Good point! Never thought of that. But with me any LP gas unit, first thing to go in the scrap is a fixed regulator! Adjustable regulator is the only way to go.
Some folk tell me a air regulator works too. Not so sure on that deal.


----------



## DannyTX (Jun 8, 2011)

jblaze said:
			
		

> I'm also confused about SS vs Coated Cast Iron Grates. They both have advantages/ disadvantages, but as far as I can tell:
> 
> SS is easier to maintain (less work to "season" with crisco, see Weber's FAQ to understand more) heats up in less time, but does not retain heat as well as Cast Iron.

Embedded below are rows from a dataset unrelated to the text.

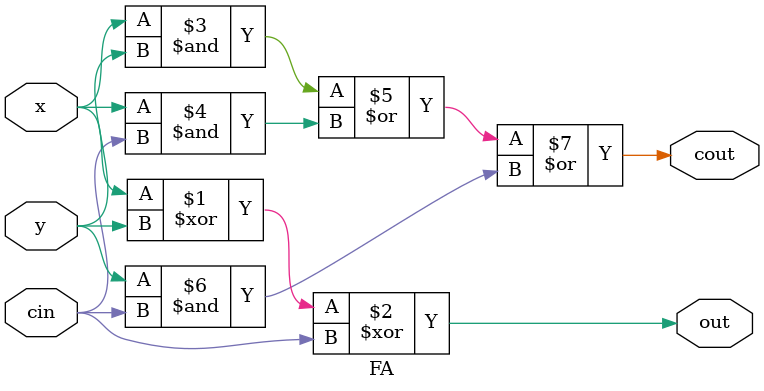
<source format=v>
module FA(
input  x,
input  y,
input  cin,
output out,
output cout
);

assign out = (x ^ y) ^ cin;
assign cout = (x & y) | (x & cin) | (y & cin);

endmodule


</source>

Cast Iron also potentially has more "flavor" as the food stuck to the grates is burned off the next time you grill and this too is part of the seasoning.
> 
> http://help.weber.com/faqs.aspx


If you are maybe thinking of stainless steel as a lifetime material it really is not.  And there may be different grades of stainless.  My twenty-five year old Ducane with stainless racks was bought with a lifetime warranty.  I can tell you that they lost there butts on that warranty before they went out of business or sold out to Weber.  They replaced the stainless rack that held the fake charcoal and the top stainless cooking racks several times.  

I like cast-iron.  But then I guess I should.  I cook everything on a cast-iron Holey Griddle.


----------